Most committees and scrutiny meetings are held in the smaller council chamber at Newham Town Hall, formerly known as East Ham Town Hall, which was completed in 1903 for the former East Ham Urban District Council, predecessor of East Ham Borough Council.

In 2010 the council consolidated most of its offices into a modern building at Newham Dockside, located at 1000 Dockside Road adjacent to the Royal Albert Dock, which had been built in 2004 as part of attempts to regenerate the area around the Royal Docks in the south of the borough. The council bought the building for £92 million after the original developers were unable to find tenants for it.

==Legal issues==
In 2007 the Council's processes for the procurement of housing leased from private landlords were challenged by an unsuccessful tenderer, Lettings International Ltd., because, while the broad headings had been disclosed under which the Council would evaluate the tenders it received, such as price and compliance with the identified specification, and "the suitability of premises, staffing and working conditions", the relative weighting attached to various sub-criteria within these headings had not been disclosed so that tenderers could take them into account when preparing their tenders. In addition, the Council had allocated three marks out of five for tenders which met the identified specification, with higher marks only available to tenderers whose bids exceeded the specification. The High Court, in addressing the case, found that the Council had not acted with the degree of transparency required under EU and UK public procurement legislation.
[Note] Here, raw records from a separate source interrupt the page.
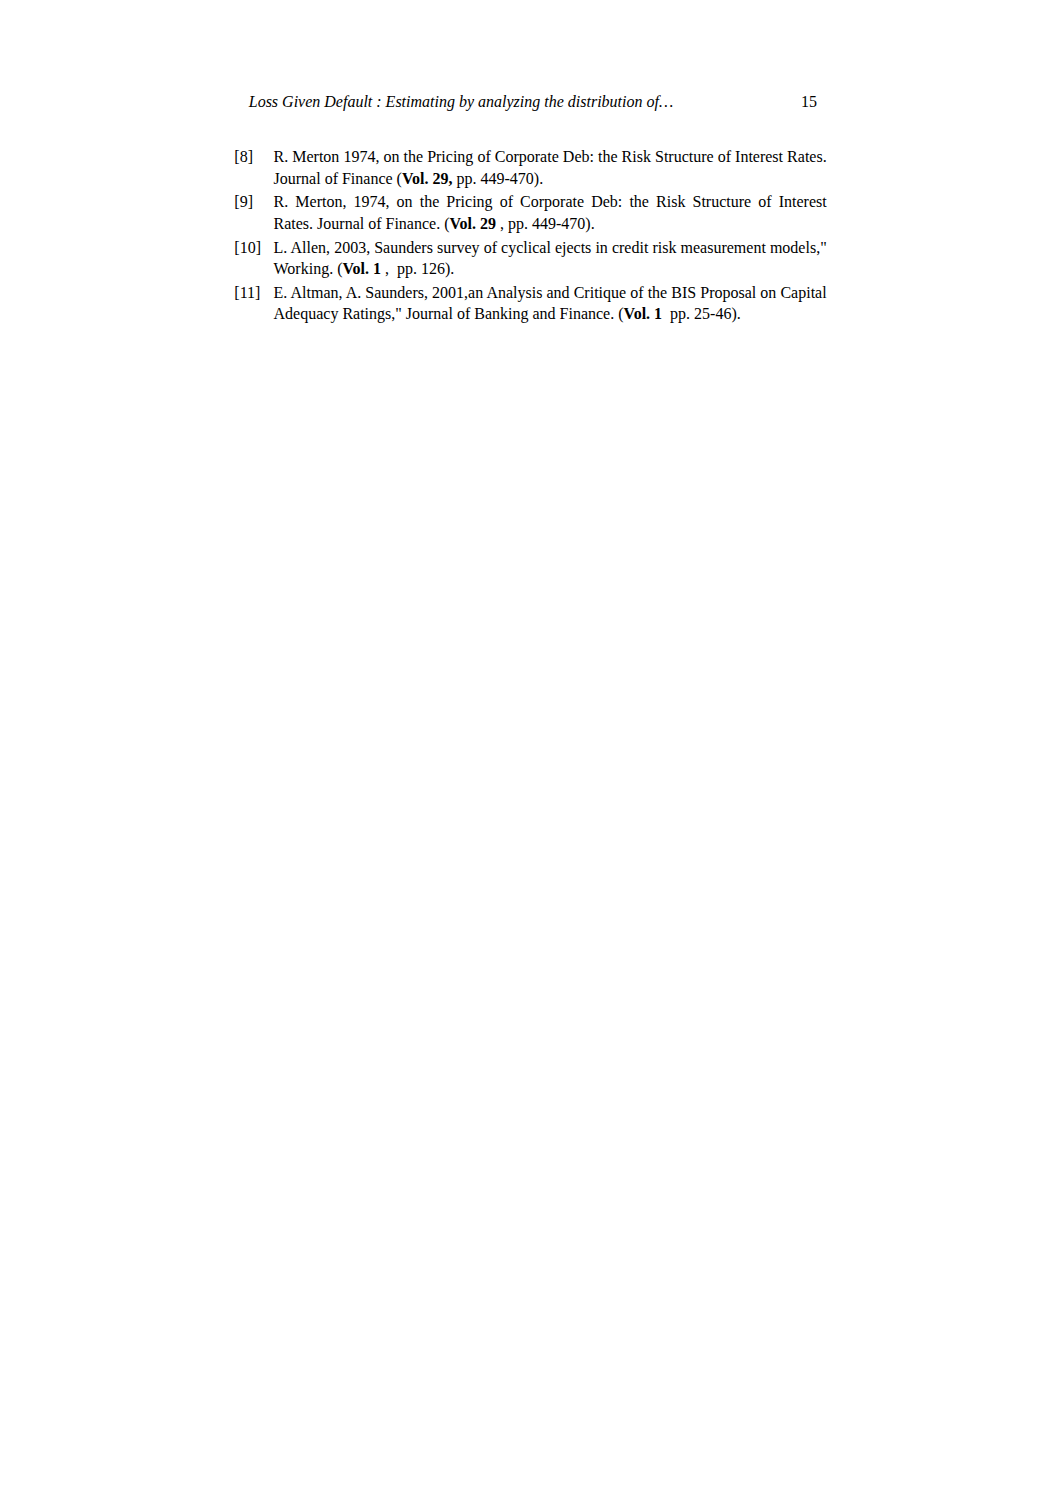Loss Given Default : Estimating by analyzing the distribution of… 15
[8] R. Merton 1974, on the Pricing of Corporate Deb: the Risk Structure of Interest Rates. Journal of Finance (Vol. 29, pp. 449-470).
[9] R. Merton, 1974, on the Pricing of Corporate Deb: the Risk Structure of Interest Rates. Journal of Finance. (Vol. 29 , pp. 449-470).
[10] L. Allen, 2003, Saunders survey of cyclical ejects in credit risk measurement models," Working. (Vol. 1 , pp. 126).
[11] E. Altman, A. Saunders, 2001,an Analysis and Critique of the BIS Proposal on Capital Adequacy Ratings," Journal of Banking and Finance. (Vol. 1 pp. 25-46).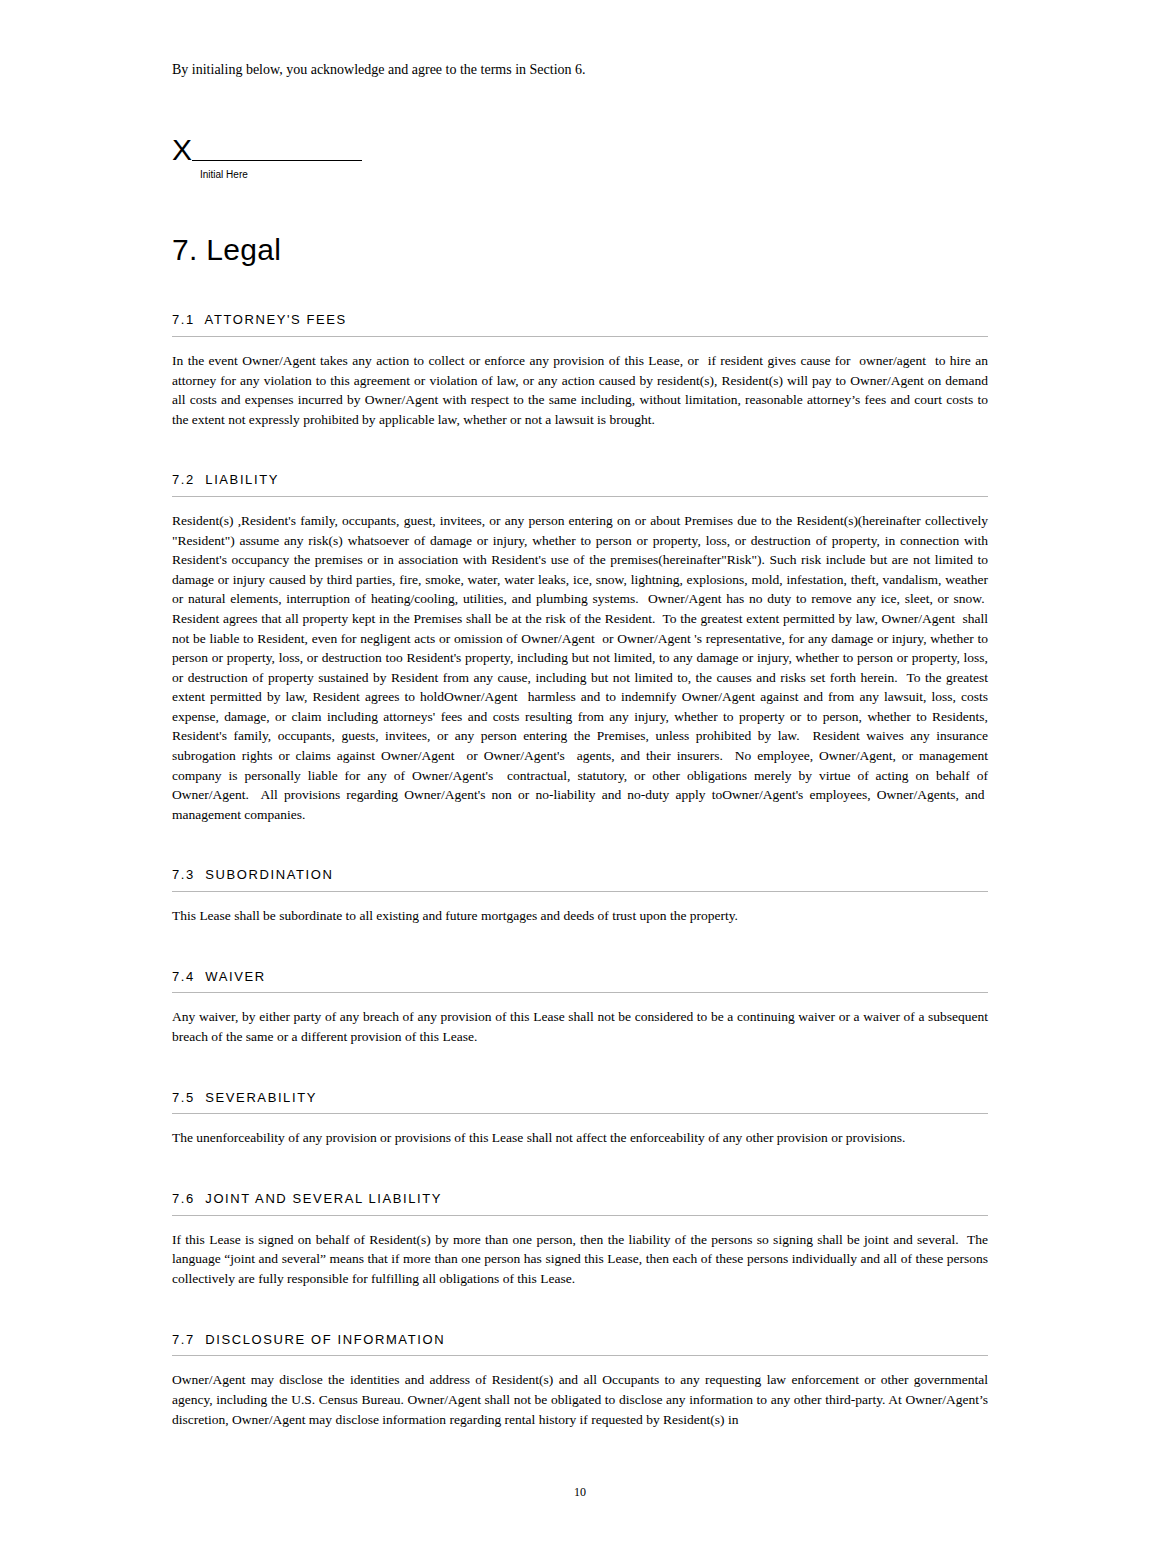By initialing below, you acknowledge and agree to the terms in Section 6.
X Initial Here
7. Legal
7.1 ATTORNEY'S FEES
In the event Owner/Agent takes any action to collect or enforce any provision of this Lease, or if resident gives cause for owner/agent to hire an attorney for any violation to this agreement or violation of law, or any action caused by resident(s), Resident(s) will pay to Owner/Agent on demand all costs and expenses incurred by Owner/Agent with respect to the same including, without limitation, reasonable attorney’s fees and court costs to the extent not expressly prohibited by applicable law, whether or not a lawsuit is brought.
7.2 LIABILITY
Resident(s) ,Resident's family, occupants, guest, invitees, or any person entering on or about Premises due to the Resident(s)(hereinafter collectively "Resident") assume any risk(s) whatsoever of damage or injury, whether to person or property, loss, or destruction of property, in connection with Resident's occupancy the premises or in association with Resident's use of the premises(hereinafter"Risk"). Such risk include but are not limited to damage or injury caused by third parties, fire, smoke, water, water leaks, ice, snow, lightning, explosions, mold, infestation, theft, vandalism, weather or natural elements, interruption of heating/cooling, utilities, and plumbing systems. Owner/Agent has no duty to remove any ice, sleet, or snow. Resident agrees that all property kept in the Premises shall be at the risk of the Resident. To the greatest extent permitted by law, Owner/Agent shall not be liable to Resident, even for negligent acts or omission of Owner/Agent or Owner/Agent 's representative, for any damage or injury, whether to person or property, loss, or destruction too Resident's property, including but not limited, to any damage or injury, whether to person or property, loss, or destruction of property sustained by Resident from any cause, including but not limited to, the causes and risks set forth herein. To the greatest extent permitted by law, Resident agrees to holdOwner/Agent harmless and to indemnify Owner/Agent against and from any lawsuit, loss, costs expense, damage, or claim including attorneys' fees and costs resulting from any injury, whether to property or to person, whether to Residents, Resident's family, occupants, guests, invitees, or any person entering the Premises, unless prohibited by law. Resident waives any insurance subrogation rights or claims against Owner/Agent or Owner/Agent's agents, and their insurers. No employee, Owner/Agent, or management company is personally liable for any of Owner/Agent's contractual, statutory, or other obligations merely by virtue of acting on behalf of Owner/Agent. All provisions regarding Owner/Agent's non or no-liability and no-duty apply toOwner/Agent's employees, Owner/Agents, and management companies.
7.3 SUBORDINATION
This Lease shall be subordinate to all existing and future mortgages and deeds of trust upon the property.
7.4 WAIVER
Any waiver, by either party of any breach of any provision of this Lease shall not be considered to be a continuing waiver or a waiver of a subsequent breach of the same or a different provision of this Lease.
7.5 SEVERABILITY
The unenforceability of any provision or provisions of this Lease shall not affect the enforceability of any other provision or provisions.
7.6 JOINT AND SEVERAL LIABILITY
If this Lease is signed on behalf of Resident(s) by more than one person, then the liability of the persons so signing shall be joint and several. The language “joint and several” means that if more than one person has signed this Lease, then each of these persons individually and all of these persons collectively are fully responsible for fulfilling all obligations of this Lease.
7.7 DISCLOSURE OF INFORMATION
Owner/Agent may disclose the identities and address of Resident(s) and all Occupants to any requesting law enforcement or other governmental agency, including the U.S. Census Bureau. Owner/Agent shall not be obligated to disclose any information to any other third-party. At Owner/Agent’s discretion, Owner/Agent may disclose information regarding rental history if requested by Resident(s) in
10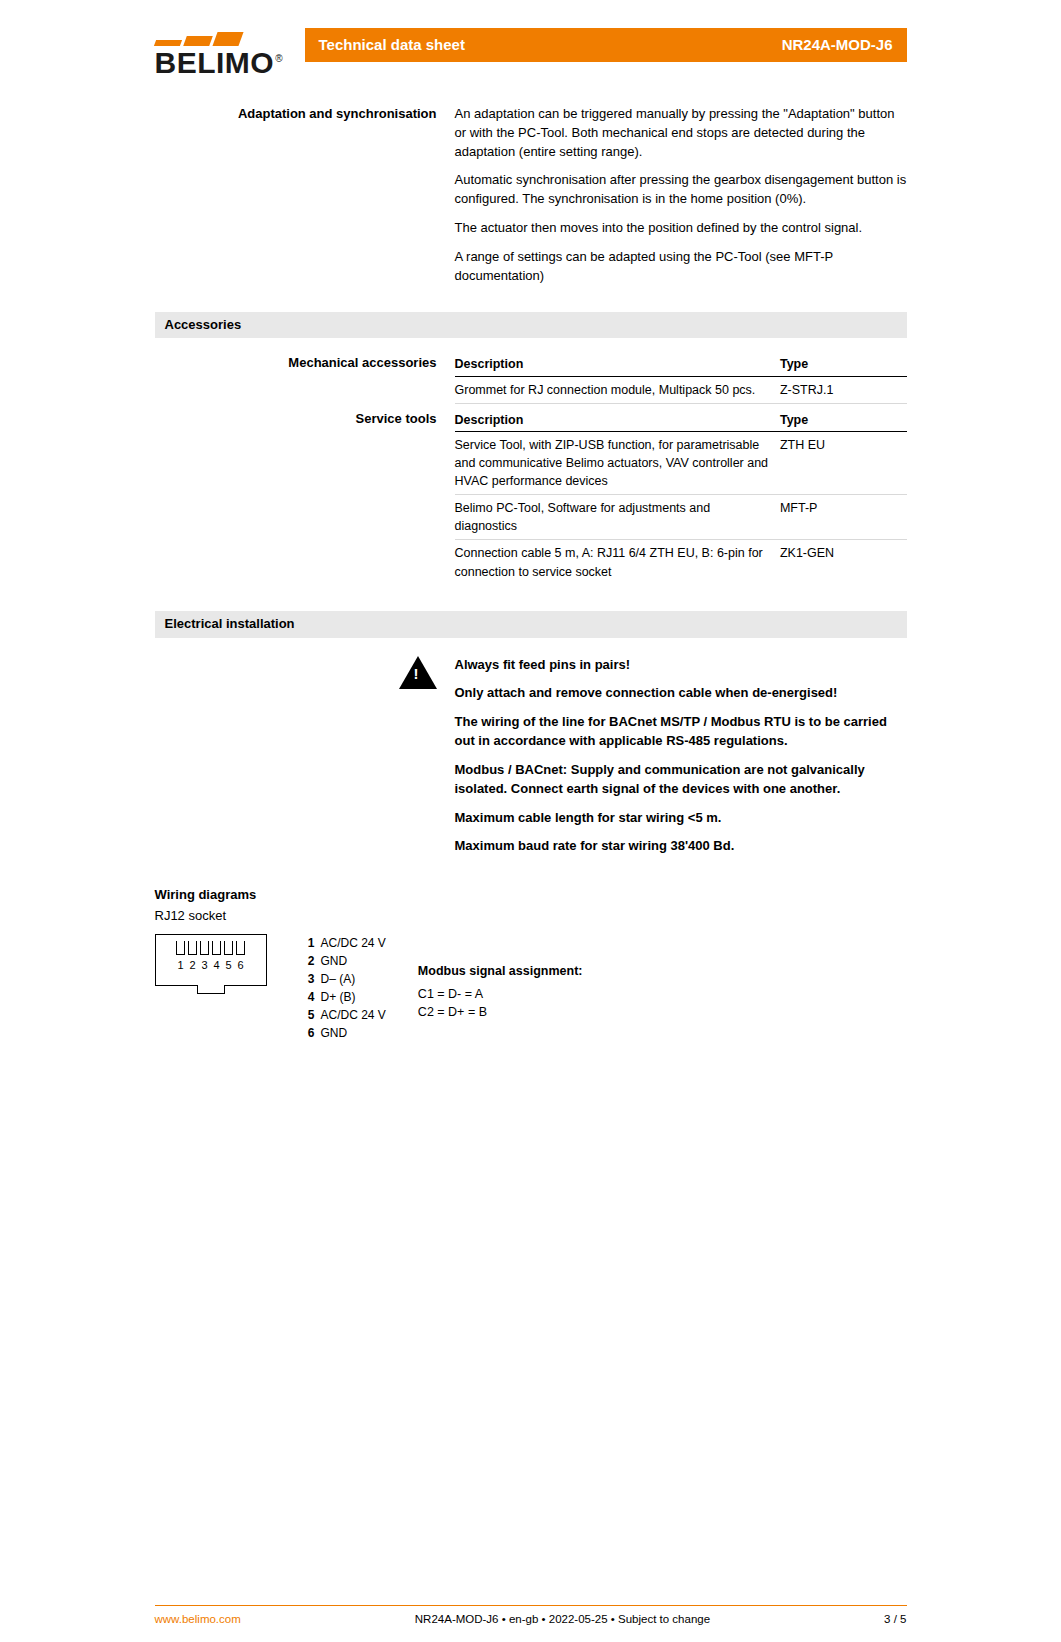BELIMO®
Technical data sheet NR24A-MOD-J6
Adaptation and synchronisation
An adaptation can be triggered manually by pressing the "Adaptation" button or with the PC-Tool. Both mechanical end stops are detected during the adaptation (entire setting range).
Automatic synchronisation after pressing the gearbox disengagement button is configured. The synchronisation is in the home position (0%).
The actuator then moves into the position defined by the control signal.
A range of settings can be adapted using the PC-Tool (see MFT-P documentation)
Accessories
Mechanical accessories
| Description | Type |
| --- | --- |
| Grommet for RJ connection module, Multipack 50 pcs. | Z-STRJ.1 |
Service tools
| Description | Type |
| --- | --- |
| Service Tool, with ZIP-USB function, for parametrisable and communicative Belimo actuators, VAV controller and HVAC performance devices | ZTH EU |
| Belimo PC-Tool, Software for adjustments and diagnostics | MFT-P |
| Connection cable 5 m, A: RJ11 6/4 ZTH EU, B: 6-pin for connection to service socket | ZK1-GEN |
Electrical installation
Always fit feed pins in pairs!
Only attach and remove connection cable when de-energised!
The wiring of the line for BACnet MS/TP / Modbus RTU is to be carried out in accordance with applicable RS-485 regulations.
Modbus / BACnet: Supply and communication are not galvanically isolated. Connect earth signal of the devices with one another.
Maximum cable length for star wiring <5 m.
Maximum baud rate for star wiring 38'400 Bd.
Wiring diagrams
RJ12 socket
123456
| 1 | AC/DC 24 V |
| 2 | GND |
| 3 | D– (A) |
| 4 | D+ (B) |
| 5 | AC/DC 24 V |
| 6 | GND |
Modbus signal assignment:
C1 = D- = A
C2 = D+ = B
www.belimo.com NR24A-MOD-J6 • en-gb • 2022-05-25 • Subject to change 3 / 5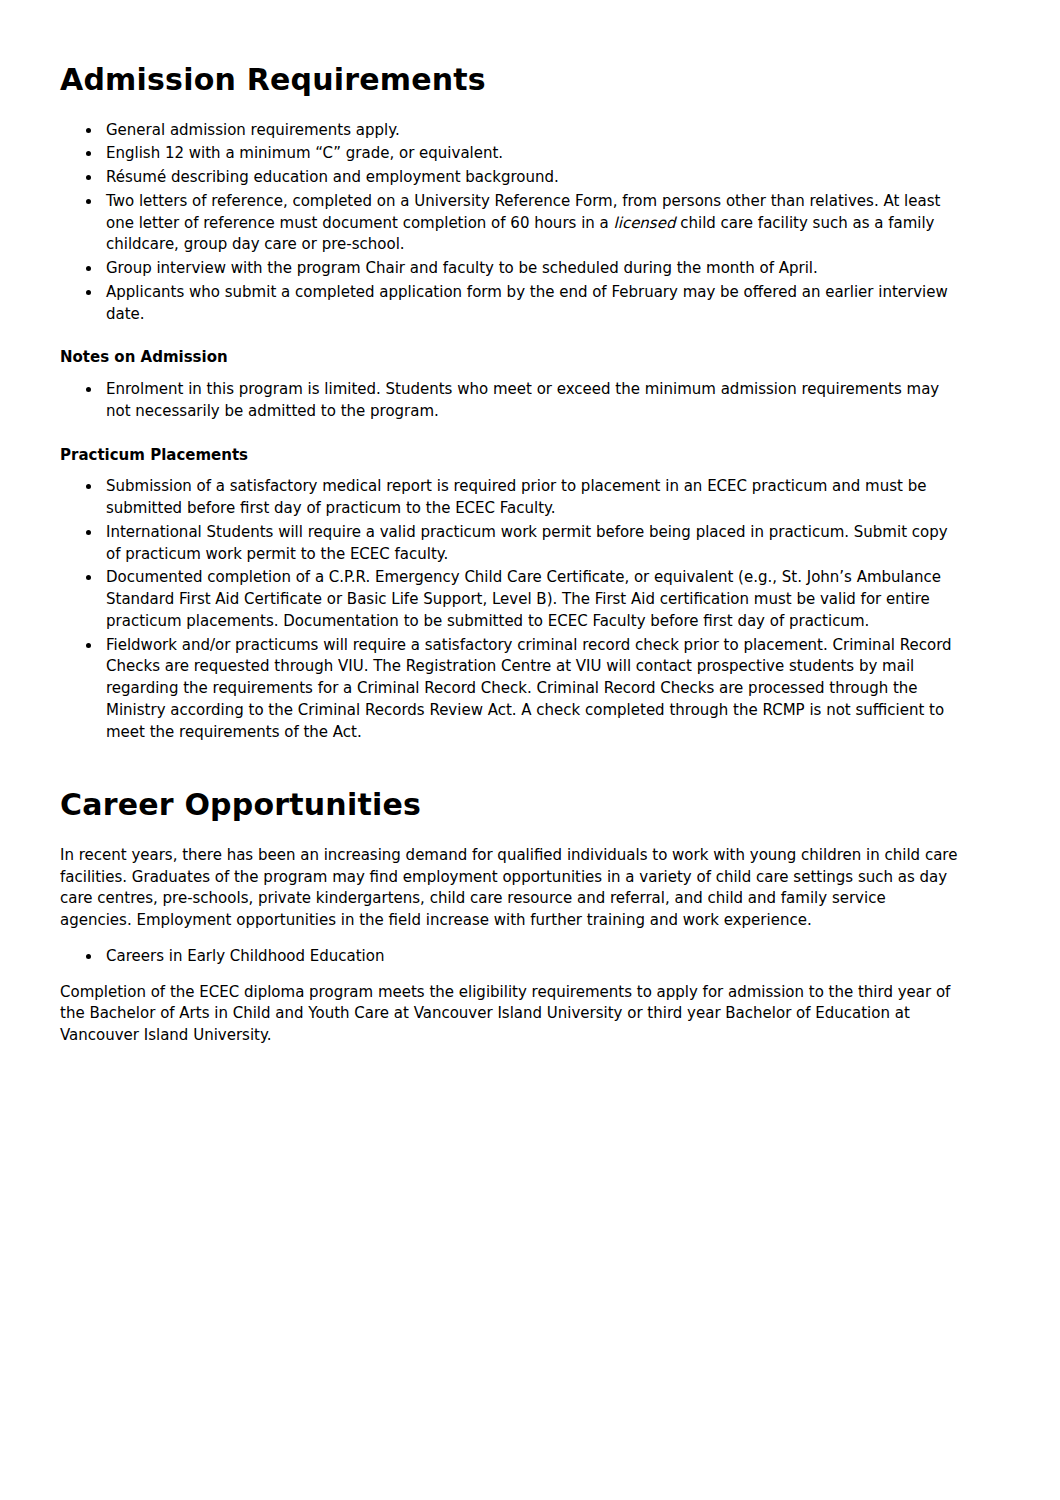Admission Requirements
General admission requirements apply.
English 12 with a minimum “C” grade, or equivalent.
Résumé describing education and employment background.
Two letters of reference, completed on a University Reference Form, from persons other than relatives. At least one letter of reference must document completion of 60 hours in a licensed child care facility such as a family childcare, group day care or pre-school.
Group interview with the program Chair and faculty to be scheduled during the month of April.
Applicants who submit a completed application form by the end of February may be offered an earlier interview date.
Notes on Admission
Enrolment in this program is limited. Students who meet or exceed the minimum admission requirements may not necessarily be admitted to the program.
Practicum Placements
Submission of a satisfactory medical report is required prior to placement in an ECEC practicum and must be submitted before first day of practicum to the ECEC Faculty.
International Students will require a valid practicum work permit before being placed in practicum. Submit copy of practicum work permit to the ECEC faculty.
Documented completion of a C.P.R. Emergency Child Care Certificate, or equivalent (e.g., St. John’s Ambulance Standard First Aid Certificate or Basic Life Support, Level B). The First Aid certification must be valid for entire practicum placements. Documentation to be submitted to ECEC Faculty before first day of practicum.
Fieldwork and/or practicums will require a satisfactory criminal record check prior to placement. Criminal Record Checks are requested through VIU. The Registration Centre at VIU will contact prospective students by mail regarding the requirements for a Criminal Record Check. Criminal Record Checks are processed through the Ministry according to the Criminal Records Review Act. A check completed through the RCMP is not sufficient to meet the requirements of the Act.
Career Opportunities
In recent years, there has been an increasing demand for qualified individuals to work with young children in child care facilities. Graduates of the program may find employment opportunities in a variety of child care settings such as day care centres, pre-schools, private kindergartens, child care resource and referral, and child and family service agencies. Employment opportunities in the field increase with further training and work experience.
Careers in Early Childhood Education
Completion of the ECEC diploma program meets the eligibility requirements to apply for admission to the third year of the Bachelor of Arts in Child and Youth Care at Vancouver Island University or third year Bachelor of Education at Vancouver Island University.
A further legal case determined in 2013 between Squibb Group Ltd., London Pleasure Gardens Ltd and the Council highlighted that the Council had agreed to lend money to London Pleasure Gardens to fund the development of a site for the 2012 London Olympics, but when the London Pleasure Gardens business collapsed, the Council was able to show that neither the loan agreement nor their agreement to pay interim funding on two occasions had created a guarantee to cover missing payments due to the contractor for works completed.